Jeff VanderMeer: I can’t remember if I liked LEGO better than
Tinkertoys. I grew up in Fiji, and mostly I was addicted to comic books–like, Indian comic books based on Hindu myths. And a lot of out-door stuff because it was so beautiful. If I had LEGO now, it’d be like Myst–I’d never get anything done
GeekDad: Any favorite toys or gadgets around the house? I’m currently taken by a motion-sensing garbage can my wife bought, but apparently I’m easily amused…
Ann VanderMeer: We love Miyazaki movies–we have a Totoro clock.
Jeff VanderMeer: We also have a ton of stuff from Kid Robot. We’re addicted to just about anything Kid Robot puts out.
Ann VanderMeer: The fishing game, war games, puzzles.

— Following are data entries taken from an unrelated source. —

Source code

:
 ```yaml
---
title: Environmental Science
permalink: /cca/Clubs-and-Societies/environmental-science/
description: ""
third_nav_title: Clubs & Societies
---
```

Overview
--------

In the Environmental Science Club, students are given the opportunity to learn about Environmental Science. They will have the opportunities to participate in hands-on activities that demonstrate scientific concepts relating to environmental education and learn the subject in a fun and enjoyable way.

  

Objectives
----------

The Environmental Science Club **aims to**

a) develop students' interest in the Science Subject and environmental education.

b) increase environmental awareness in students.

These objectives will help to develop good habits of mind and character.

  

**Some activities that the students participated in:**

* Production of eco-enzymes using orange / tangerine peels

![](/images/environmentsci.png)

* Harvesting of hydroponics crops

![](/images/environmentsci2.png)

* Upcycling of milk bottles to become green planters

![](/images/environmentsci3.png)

Jeff VanderMeer: I just bought a bunch of mixed up monster parts (which you might’ve seen on my blog).
Ann VanderMeer: We also love Invader Zim. Tons of toys for the babies, too.
Jeff VanderMeer: We love Grotesques from the 15th century, so anything resembling that kind of stuff, or Bosch-like, we gravitate to like moths.
Jeff VanderMeer: Oh wait, I almost forgot. I collect frogs. I have a collection of over 400 frogs–wood, ceramic, etc… They’re not really toys per se, but it’s a quite remarkable collection. I wrote a book called Book of Frog, and people just started giving them to me. It’s a little sad for me now, with the steep drop off in amphibian populations.
GeekDad: That’s what we say about Action Figures (not toys).
I refer to them as Royal Doultons for people with imagination, questionable taste and thin wallets….
Jeff VanderMeer: I guess the geekiest thing about me is I have to have a totem animal or creature. So it was frogs, then meerkats, then mushrooms and squid. Kinda moving on to weird bears.
GeekDad: Any bear in particular? I hear "weird bear" and think of those disturbing old photos of circus bears on tricycles…
Jeff VanderMeer: I like odd bears because I always loved the cover of Richard Adams’ Shardik.
That bear looks like a lunatic with flowers in its fur and it looks not just wild and unpredictable, but somehow human. But ever since I wrote The Situation, I’ve had bears on the brain. Another novel I’m working on, Borne, has a bear the size of Godzilla fighting a huge creature that looks like a sea anemone.
Ann VanderMeer: And yet it’s a love story, too. It’d be perfect for Weird Tales, if it was shorter.
Jeff VanderMeer: When we met, it was after she’d rejected a story of mine for a previous magazine, which I afterwards described a
"test" to see if she was a good editor and would reject it. Of course, it was just a crappy story that I didn’t know was crappy until she rejected it.
GeekDad: I was just looking at my page and realized Weird is an anagram for Wired: coincidence?
Jeff VanderMeer: Not at all. If you’re at all wired, you’re weird. And not even new weird.